Normally in this space I talk about a fund, usually a closed-end one, that presents a high yield opportunity for investors. This week, I’m going to do something a little different.

As I was scrolling through my news feed, I noticed that the abrdn Japan Equity Fund (JEQ) announced a proposed merger with the abrdn Global Infrastructure Income Fund (ASGI). If the idea of two funds “merging” sounds a little odd, it’s unusual in the CEF world, but not necessarily rare. These funds are organized as investment companies, so technically they can merge just as any two ordinary companies could. But it raises questions for investors.

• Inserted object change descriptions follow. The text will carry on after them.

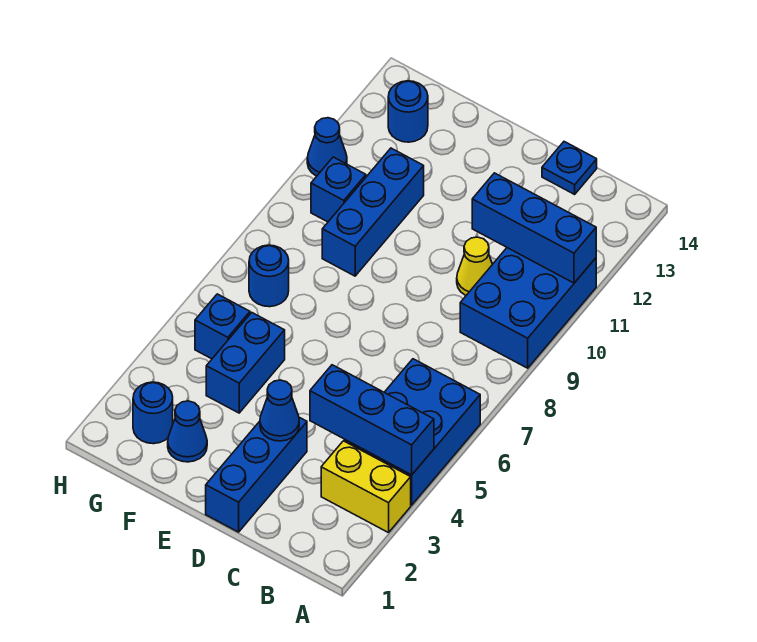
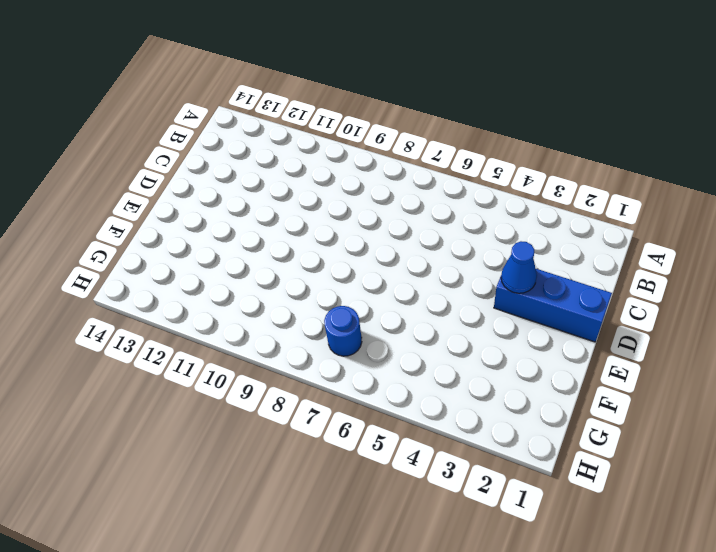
none -> yellow 1x2 brick [321,441,411,533]
none -> blue 2x3 brick [344,359,480,505]
none -> blue 2x3 brick [460,248,596,368]

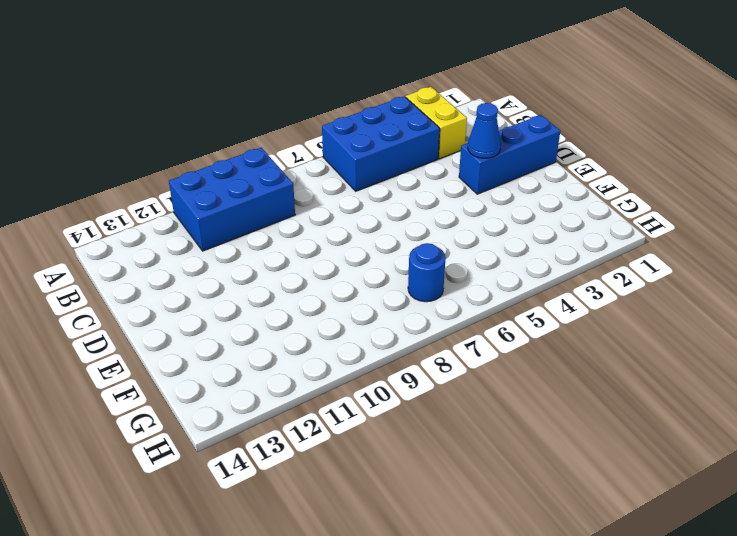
none -> yellow 1x1 cone [457,237,492,295]
none -> blue 1x1 plate [542,142,597,194]
none -> blue 1x1 cone [168,401,207,462]

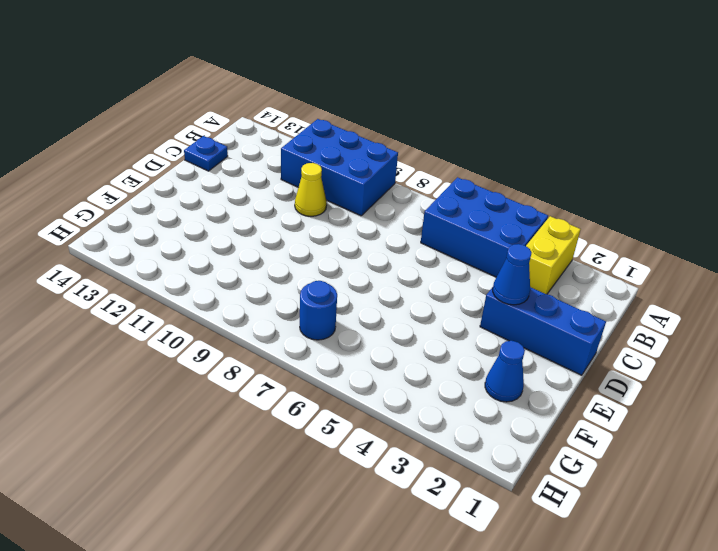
none -> blue 1x2 brick [206,313,285,413]
none -> blue 1x3 brick [322,148,424,276]
none -> blue 1x1 round brick [133,382,173,444]

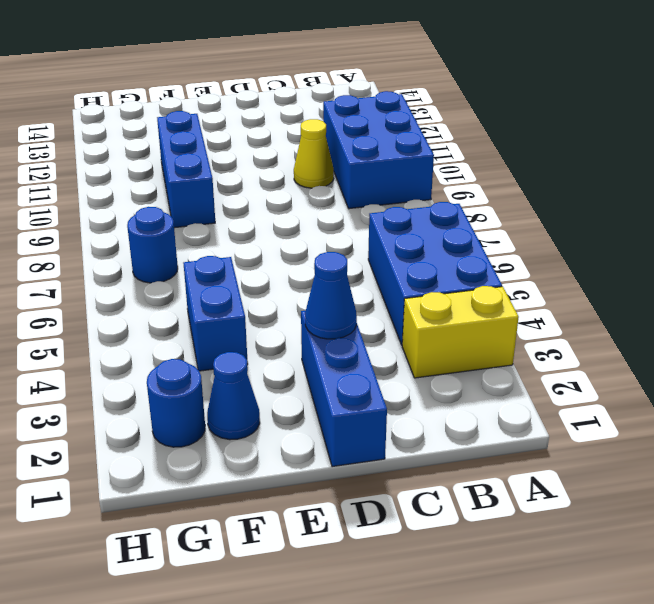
none -> blue 1x1 plate [542,142,597,194]
none -> blue 1x1 brick [195,294,250,359]
none -> blue 1x1 brick [311,157,366,222]

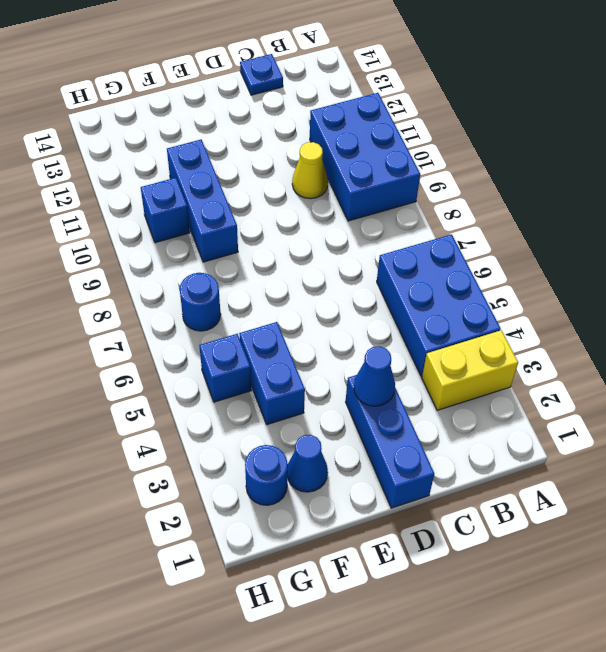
none -> blue 1x1 round brick [388,81,428,142]
none -> blue 1x1 cone [307,118,347,176]
none -> blue 1x3 brick [310,365,434,475]

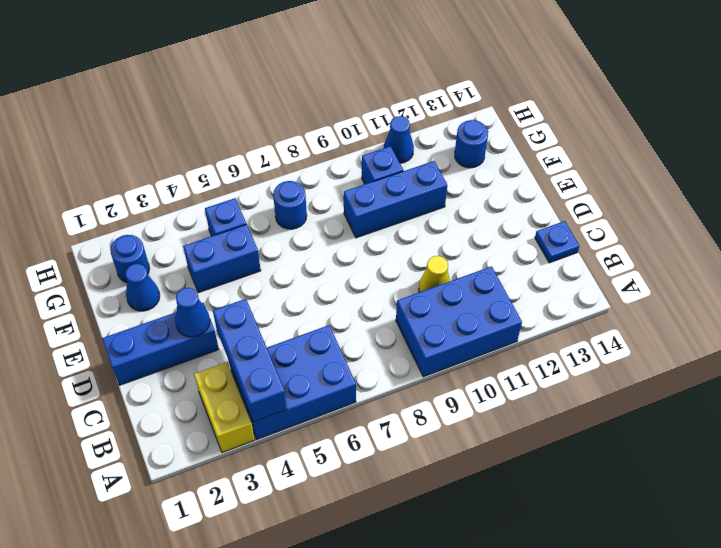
none -> blue 1x3 brick [472,173,596,283]

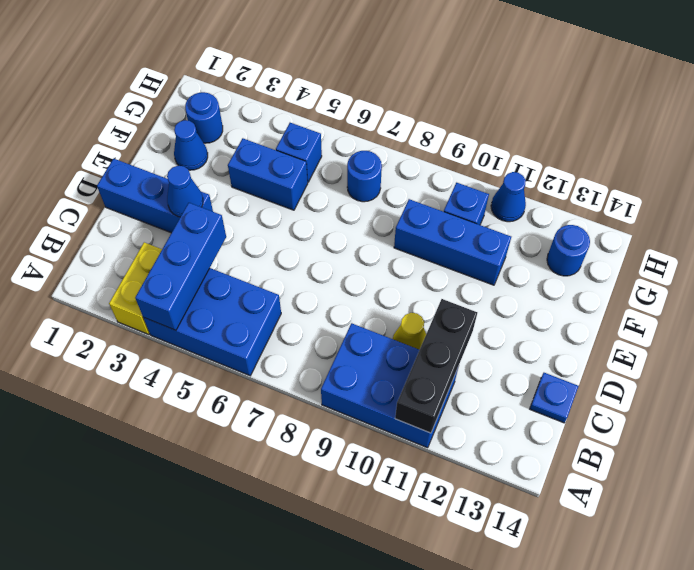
black 1x3 brick [395,299,477,433] -> blue 1x3 brick [472,173,596,283]

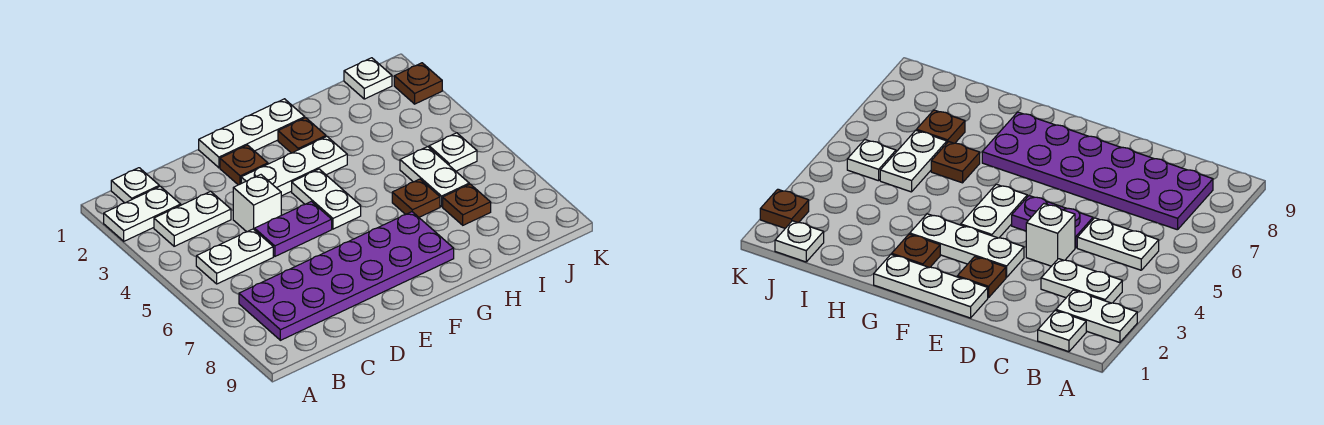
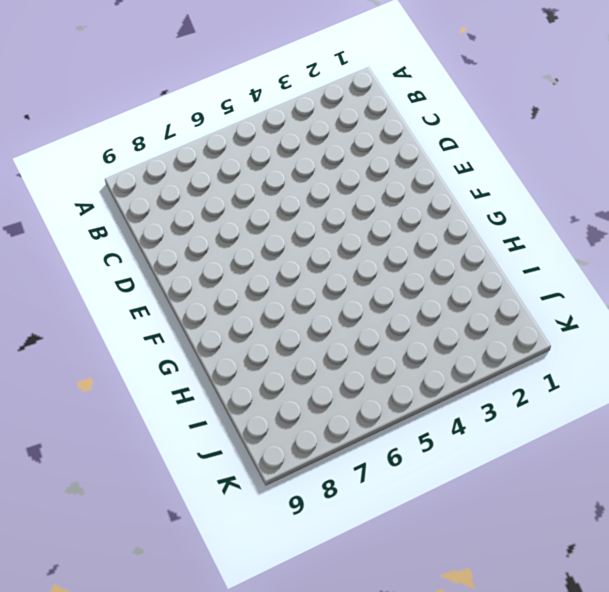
none -> white 1x2 plate [104,186,181,241]
none -> white 1x1 plate [111,168,159,203]
none -> white 1x2 plate [154,191,231,246]

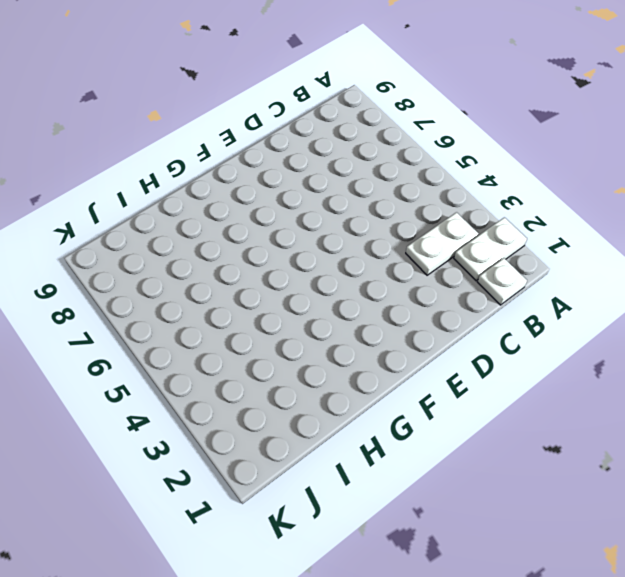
none -> white 1x2 plate [196,229,273,284]
none -> purple 2x6 plate [239,212,454,340]
none -> white 1x1 brick [233,175,281,232]

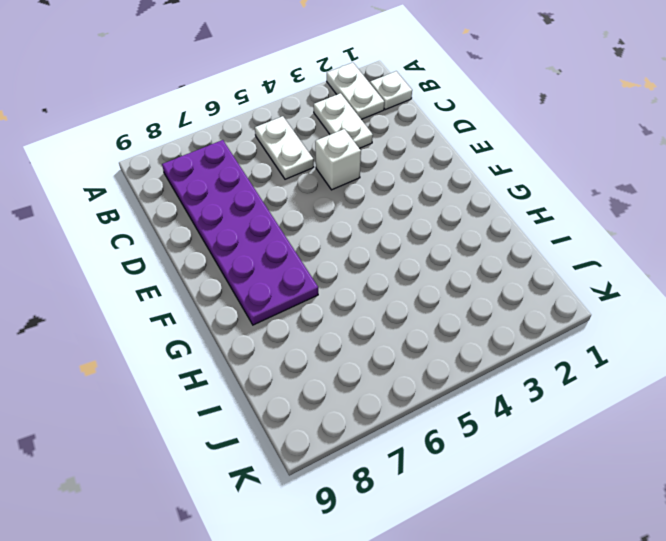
none -> purple 1x2 plate [255,201,332,256]
none -> white 1x3 plate [199,99,305,168]
none -> brown 1x1 plate [220,145,268,185]

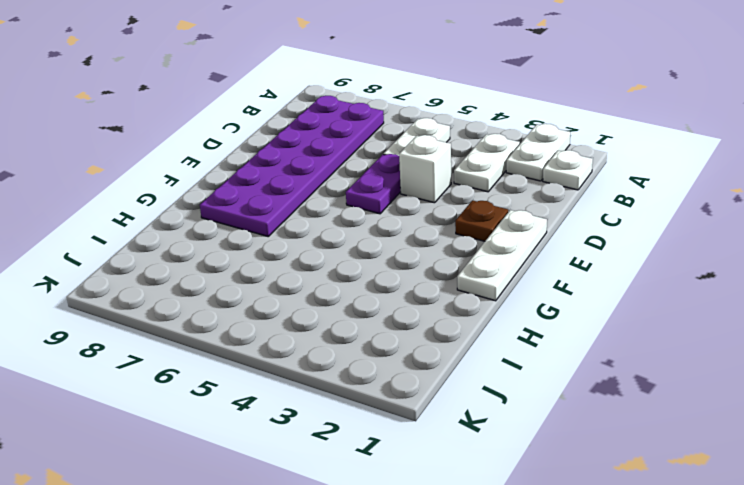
none -> white 1x3 plate [241,136,347,196]
none -> white 1x2 plate [292,169,361,229]
none -> brown 1x1 plate [278,118,326,153]

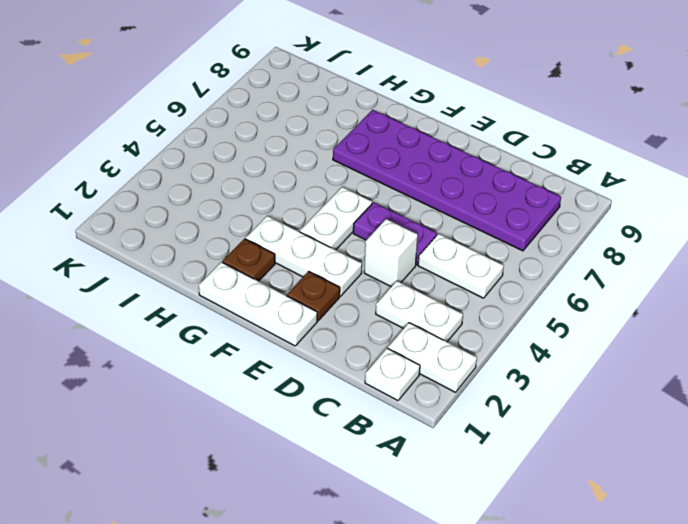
none -> brown 1x1 plate [392,179,440,217]
none -> white 1x2 plate [400,147,469,207]
none -> brown 1x1 plate [443,184,491,225]

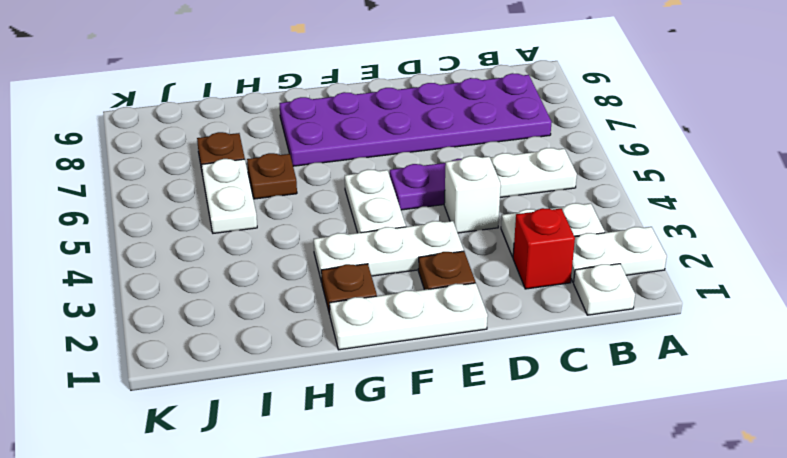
red 1x1 brick [513,208,575,289] -> none
none -> white 1x1 plate [344,58,392,99]
none -> white 1x1 plate [429,133,477,171]
none -> brown 1x1 plate [394,63,442,104]

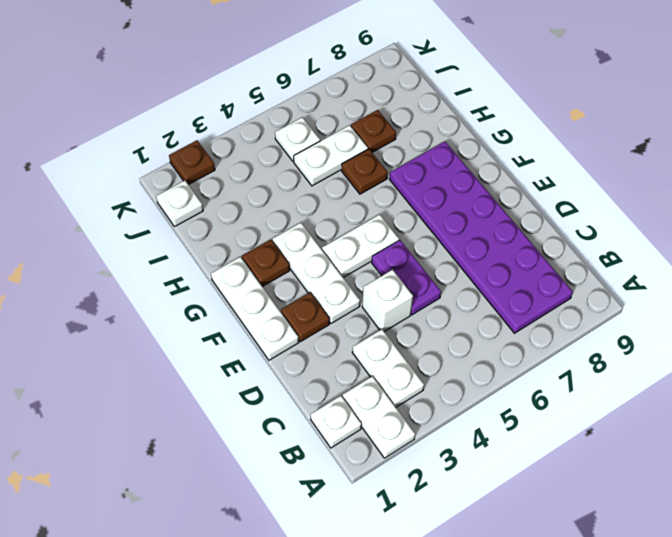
none -> white 1x2 plate [196,229,273,284]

This week, let’s dive into the world of fund mergers. We’ll examine why it’s happening and what it means for existing & potential shareholders.

Fund Background

In its original form, JEQ’s goal was to outperform over the long-term the total return of the Tokyo Stock Price Index ("TOPIX"), a composite market-cap weighted index of all common stocks listed on the First Section of the Tokyo Stock Exchange.

With just short of $100 million in net assets (and a slightly higher level of managed assets due to the 10% use of leverage), JEQ would be large enough, under normal circumstances, to warrant remaining open. Funds with tiny asset bases, especially ETFs, can be shuttered due to their lack of operational profitability. But that usually only becomes a consideration with assets of around $20 million and under. Plus, CEFs are structurally different from ETFs, so closing them isn’t nearly as simple.

Despite this, the fund announced the proposed merger that would have shareholders of record as of March 14th voting on whether to approve it or reject it. This meeting is currently scheduled to take place on June 13th. If approved, the merger will officially take place sometime in Q3 of this year.

One of the terms of the merger would be that up to 50% of the available shares outstanding of JEQ could be sold for 98% of the fund’s NAV. This is to provide a chance for existing shareholders to exit at a predetermined price prior to the merger. The fund is also suspending its managed distribution.